Can solar be cheaper than coal and gas? In a sense it already is, given the value that the NSW government has given it after cutting tariffs from rooftop solar to below that delivered to the household from coal and gas plants.

But in Germany, a new report suggests that solar could be produced, rather than just consumed, as cheaply as power from new gas and coal plants within five to eight years.

That turns all assumptions about the costs of energy on their head. But the report prepared by consulting group AT Kearney on behalf of its client, the German solar developer Phoenix Solar, suggests production costs for solar PV should be properly compared to the cost of new oil and gas facilities, rather than the current infrastructure.

And it predicts that solar, given further increases in scale and technological advances, could cut PV production costs in half by 2020 to be as low as low as 12.6 euro cents ($0.18) per kilowatt-hour, which would compare with around 15.6 euro cents for newly installed gas generation by 2020.

The study develops some further interesting arguments. It suggests that solar PV costs should not be compared with the baseload cost of electricity, but to the costs of the medium and high peak loads in which it usually operates.

It also says that the macro-economic benefits of solar PV will pass break-even for the first time in 2010. And the study suggests that once the estimated 6GW of solar PV are installed onto the German grid by end of 2011 then the accumulated benefits of all solar PV connected to the German grid since 2000 will have outweighed their costs.

The study cites not just the comparison of solar PV costs against medium and peak load power, but also broader benefits of a new manufacturing base, jobs, export income, and it’s key role in accelerating the structural transition to an efficient, intelligent energy grid with a high proportion of decentralised power generation.

“PV therefore enables wide swathes of the population to participate in the supply of energy,” the report says. ”In addition, it generates impetus for the development of innovative, decentralised energy systems and integrated applications, such as charging stations for electrical vehicles, which underpin Germany's technological cutting edge in the field of renewable energies."
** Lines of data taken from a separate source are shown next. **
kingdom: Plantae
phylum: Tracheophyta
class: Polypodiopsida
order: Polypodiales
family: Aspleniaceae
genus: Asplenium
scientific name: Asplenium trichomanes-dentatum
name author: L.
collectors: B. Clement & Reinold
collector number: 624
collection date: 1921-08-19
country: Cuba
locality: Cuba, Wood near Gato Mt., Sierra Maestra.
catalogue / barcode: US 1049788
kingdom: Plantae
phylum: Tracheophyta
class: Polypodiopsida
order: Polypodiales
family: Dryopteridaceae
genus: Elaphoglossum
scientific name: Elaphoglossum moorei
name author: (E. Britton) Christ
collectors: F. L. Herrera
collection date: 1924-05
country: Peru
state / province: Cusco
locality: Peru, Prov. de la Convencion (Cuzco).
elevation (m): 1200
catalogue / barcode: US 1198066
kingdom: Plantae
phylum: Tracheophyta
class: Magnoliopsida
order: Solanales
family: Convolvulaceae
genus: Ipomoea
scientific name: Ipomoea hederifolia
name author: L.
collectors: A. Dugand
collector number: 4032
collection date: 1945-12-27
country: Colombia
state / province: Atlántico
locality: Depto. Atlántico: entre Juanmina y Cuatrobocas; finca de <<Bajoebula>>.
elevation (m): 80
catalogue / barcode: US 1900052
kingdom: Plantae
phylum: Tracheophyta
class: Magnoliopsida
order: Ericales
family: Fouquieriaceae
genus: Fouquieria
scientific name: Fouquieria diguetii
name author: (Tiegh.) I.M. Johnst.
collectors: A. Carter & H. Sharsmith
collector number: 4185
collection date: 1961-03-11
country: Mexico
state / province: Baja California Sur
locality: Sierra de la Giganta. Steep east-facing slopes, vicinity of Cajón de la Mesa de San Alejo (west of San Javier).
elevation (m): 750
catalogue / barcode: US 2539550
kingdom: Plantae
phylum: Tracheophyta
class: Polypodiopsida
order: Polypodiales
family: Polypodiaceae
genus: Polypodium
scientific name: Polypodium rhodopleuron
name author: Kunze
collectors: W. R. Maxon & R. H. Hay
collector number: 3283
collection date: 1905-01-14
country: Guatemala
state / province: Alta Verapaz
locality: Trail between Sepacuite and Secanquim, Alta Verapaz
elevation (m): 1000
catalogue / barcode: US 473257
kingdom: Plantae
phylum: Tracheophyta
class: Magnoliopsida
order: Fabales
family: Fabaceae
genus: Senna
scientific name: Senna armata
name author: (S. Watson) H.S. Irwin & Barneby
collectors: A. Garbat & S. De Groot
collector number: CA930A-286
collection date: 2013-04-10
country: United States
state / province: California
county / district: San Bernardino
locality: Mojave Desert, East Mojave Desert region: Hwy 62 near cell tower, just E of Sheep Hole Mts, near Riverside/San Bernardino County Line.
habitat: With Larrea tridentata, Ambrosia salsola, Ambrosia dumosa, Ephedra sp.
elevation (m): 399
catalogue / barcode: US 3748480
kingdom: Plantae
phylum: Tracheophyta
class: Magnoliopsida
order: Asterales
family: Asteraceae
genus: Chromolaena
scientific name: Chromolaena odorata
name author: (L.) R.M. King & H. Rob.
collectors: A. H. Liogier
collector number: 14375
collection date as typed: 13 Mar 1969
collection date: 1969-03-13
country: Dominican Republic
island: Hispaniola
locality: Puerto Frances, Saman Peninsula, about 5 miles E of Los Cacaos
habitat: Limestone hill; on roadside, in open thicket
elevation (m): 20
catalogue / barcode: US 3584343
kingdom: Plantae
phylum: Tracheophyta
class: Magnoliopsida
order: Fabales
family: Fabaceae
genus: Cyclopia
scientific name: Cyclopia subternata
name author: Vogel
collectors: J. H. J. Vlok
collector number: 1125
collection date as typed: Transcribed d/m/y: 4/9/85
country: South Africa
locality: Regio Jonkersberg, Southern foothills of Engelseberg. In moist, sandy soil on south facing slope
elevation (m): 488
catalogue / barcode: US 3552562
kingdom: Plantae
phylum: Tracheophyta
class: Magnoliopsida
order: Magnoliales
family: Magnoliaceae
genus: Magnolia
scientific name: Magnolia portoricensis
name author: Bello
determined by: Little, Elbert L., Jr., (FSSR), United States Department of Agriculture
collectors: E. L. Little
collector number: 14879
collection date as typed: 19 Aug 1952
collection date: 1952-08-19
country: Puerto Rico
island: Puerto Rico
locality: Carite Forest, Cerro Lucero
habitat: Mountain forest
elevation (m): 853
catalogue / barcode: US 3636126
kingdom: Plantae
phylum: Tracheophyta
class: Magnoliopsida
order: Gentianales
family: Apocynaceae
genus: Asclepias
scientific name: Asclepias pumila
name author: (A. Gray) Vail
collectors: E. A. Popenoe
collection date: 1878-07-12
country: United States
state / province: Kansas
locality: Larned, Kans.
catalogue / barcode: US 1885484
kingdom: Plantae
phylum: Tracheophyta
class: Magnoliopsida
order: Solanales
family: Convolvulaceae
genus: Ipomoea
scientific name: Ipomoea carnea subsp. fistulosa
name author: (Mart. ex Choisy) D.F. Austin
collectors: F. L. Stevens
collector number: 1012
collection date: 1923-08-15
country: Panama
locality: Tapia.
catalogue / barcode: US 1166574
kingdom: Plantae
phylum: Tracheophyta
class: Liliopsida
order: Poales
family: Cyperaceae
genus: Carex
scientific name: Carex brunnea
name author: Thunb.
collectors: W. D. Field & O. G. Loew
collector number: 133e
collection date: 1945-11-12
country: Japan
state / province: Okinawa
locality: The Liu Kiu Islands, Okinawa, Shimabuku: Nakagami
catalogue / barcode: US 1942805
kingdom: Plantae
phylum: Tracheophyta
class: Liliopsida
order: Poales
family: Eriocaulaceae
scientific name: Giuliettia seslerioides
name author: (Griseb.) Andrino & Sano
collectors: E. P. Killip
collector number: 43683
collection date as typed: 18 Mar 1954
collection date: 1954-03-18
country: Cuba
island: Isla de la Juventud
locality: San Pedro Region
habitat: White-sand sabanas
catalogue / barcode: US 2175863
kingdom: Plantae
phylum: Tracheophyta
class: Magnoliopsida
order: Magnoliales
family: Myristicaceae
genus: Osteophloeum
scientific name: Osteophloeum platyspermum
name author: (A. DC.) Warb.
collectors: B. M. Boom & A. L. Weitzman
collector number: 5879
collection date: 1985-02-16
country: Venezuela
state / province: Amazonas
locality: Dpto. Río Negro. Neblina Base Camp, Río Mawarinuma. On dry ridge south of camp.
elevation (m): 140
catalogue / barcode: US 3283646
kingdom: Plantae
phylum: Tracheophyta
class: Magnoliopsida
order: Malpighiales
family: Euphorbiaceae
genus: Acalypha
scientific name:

If AT Kearney’s predictions on solar costs versus coal seem highly contentious, the argument about solar PVs broader significance in the energy networks of the future is an element that has been completely missing from the furore surrounding solar PV and other renewables in Australia.

What will be more troubling for the solar industry – and other emerging renewables hoping for a clear and helpful policy path – is the current tone of the debate from government and industry, which leaves little hope that sensible policy will ensue.

Established industry knows the value of a scare campaign, it’s worked to brilliant effect with state and federal capitulation over the CPRS, mining taxes, and now solar tariffs. But bullying works. Climate Change Minister Greg Combet, seemingly responding to such pressures, has hinted that the planned phase-down of renewable energy certificate multipliers may also be accelerated.

The Energy Minister, Martin Ferguson, who has a say in all of this, was at it again yesterday, telling an energy conference in Sydney that putting a price on carbon "is a significantly cheaper way of reducing greenhouse gas emissions than prescriptive, technology specific solar feed in tariffs that have been introduced by different state governments.”

Here, solar PV and other renewables seem destined to be measured only for their costs – even though they are a fraction of the expenditure for the planned (with little scrutiny) upgrade of our coal-fired networks – and their performance criteria are now judged only by their ability to cut emissions.

That’s all very well if your vision of the future is a continuation of the large centralised power grids that have been the blueprint of the industry for the past three decades. And your motivation, prodded by the fear campaigns of utilities with interests to protect, are that the lights may go out.

But that is not the way the world is heading – and it shouldn’t be the direction that Australia is taking either.

The government’s own task force on energy efficiency makes that clear. This report is not simply about turning things off when they are not in use and making appliances and buildings more efficient, it is also about challenging the national energy market to change its spots, and for various components to change their business models.

The current model that delivers rewards only for producing more electrons (in the case of generators) and building more poles and wires and transformers (in the case of transmission and distribution), is not the most sustainable, it is not the least cost, and it is not the most efficient.